_ÉNONCÉ DE LA TÂCHE_:
Dans le texte à analyser, quel délai les requérants demandent-ils d'imposer au préfet de l'Isère pour leur délivrer une attestation de demandeur d'asile ?

Procédure devant la cour
Par une requête enregistrée le 12 novembre 2019, Mme G... et M. F..., représentés par Me Schürmann, avocat, demandent à la cour :
1°) de les admettre au bénéfice de l'aide juridictionnelle provisoire ;
2°) d'annuler ce jugement n° 1906147,1906159 du 30 octobre 2019 du magistrat désigné par le président du tribunal administratif de Grenoble ;
3°) d'annuler pour excès de pouvoir les décisions susmentionnées ;
4°) à titre subsidiaire, de suspendre l'exécution des décisions du 3 septembre 2019 jusqu'à la notification de l'arrêt de la Cour nationale du droit d'asile ;
5°) d'enjoindre au préfet de l'Isère de leur délivrer une attestation de demandeur d'asile dans un délai de 48 heures, à compter de la notification de l'arrêt à intervenir, sous astreinte de 100 euros par jour de retard, ou à défaut, de réexaminer leur demande ;
6°) de mettre à la charge de l'Etat la somme de 1 200 euros, au profit de leur conseil, en application des dispositions combinées de l'article L. 761-1 du code de justice administrative et de l'article 37 de la loi n° 91-647 du 10 juillet 1991, sous réserve que ce dernier renonce à percevoir la somme correspondant à la part contributive de l'Etat.
Ils soutiennent que :
- les obligations de quitter le territoire français sont devenues caduques du fait de la délivrance d'attestations de demandeur d'asile le 23 septembre 2019 ;
- elles sont entachées d'un défaut d'examen de leur situation personnelle, le préfet ayant omis d'évoquer l'état de santé de M. F....
En application de l'article R. 611-7 du code de justice administrative, les parties ont informées de ce que l'arrêt était susceptible d'être fondé sur un moyen relevé d'office tiré de ce qu'eu égard à l'intervention de la décision de la Cour nationale du droit d'asile du 10 mars 2020, il n'y a plus lieu de statuer sur les conclusions tendant à ce que l'exécution des obligations de quitter le territoire français attaquées soit suspendue en application de l'article L. 743-3 du code de l'entrée et du séjour des étrangers et du droit d'asile.

_DONNÉES ENREGISTRÉES_:
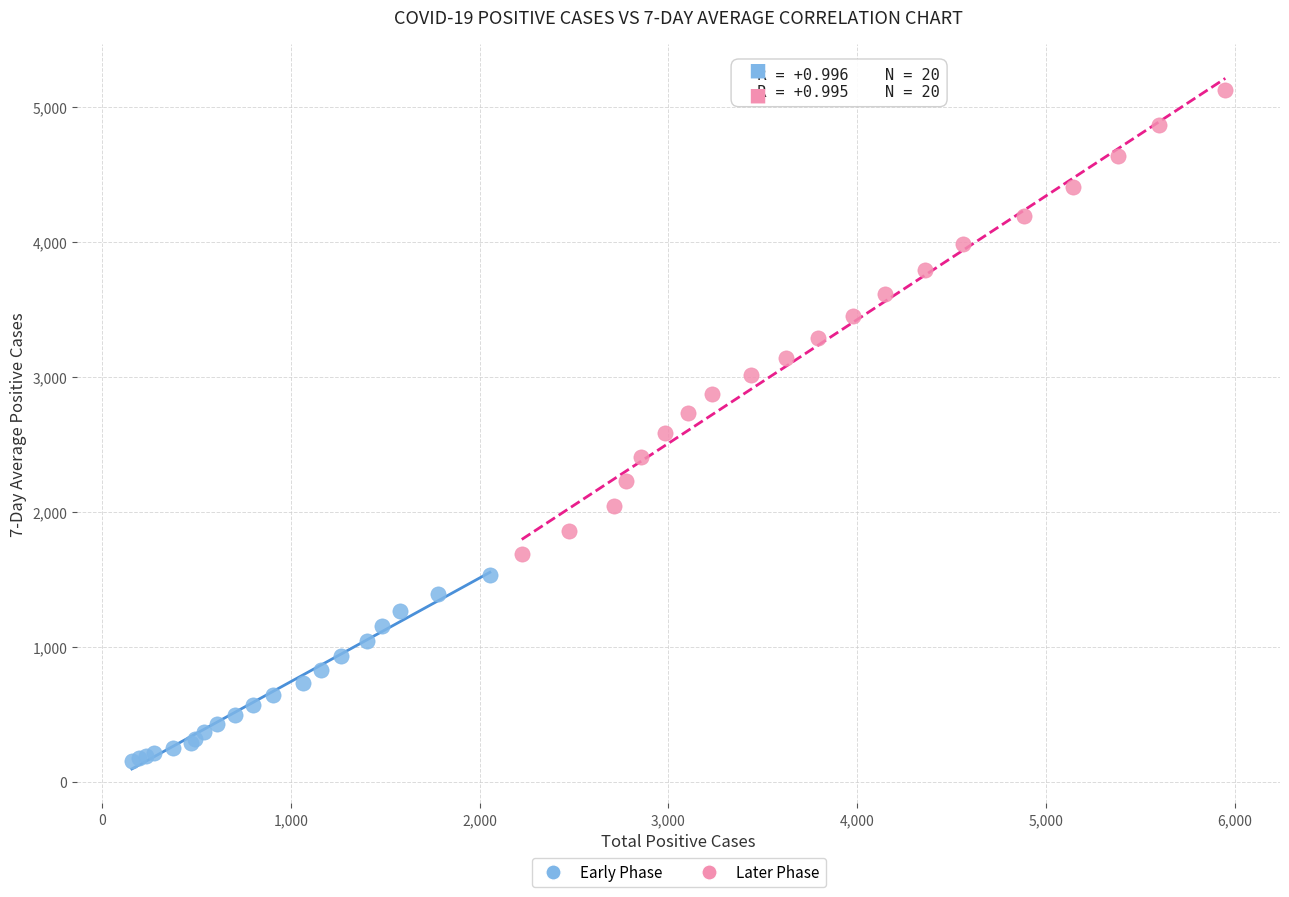

Which series contains the highest Y value?

Later Phase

_RÉPONSE RÉDIGÉE_:
Un délai de 48 heures à compter de la notification de l'arrêt à intervenir.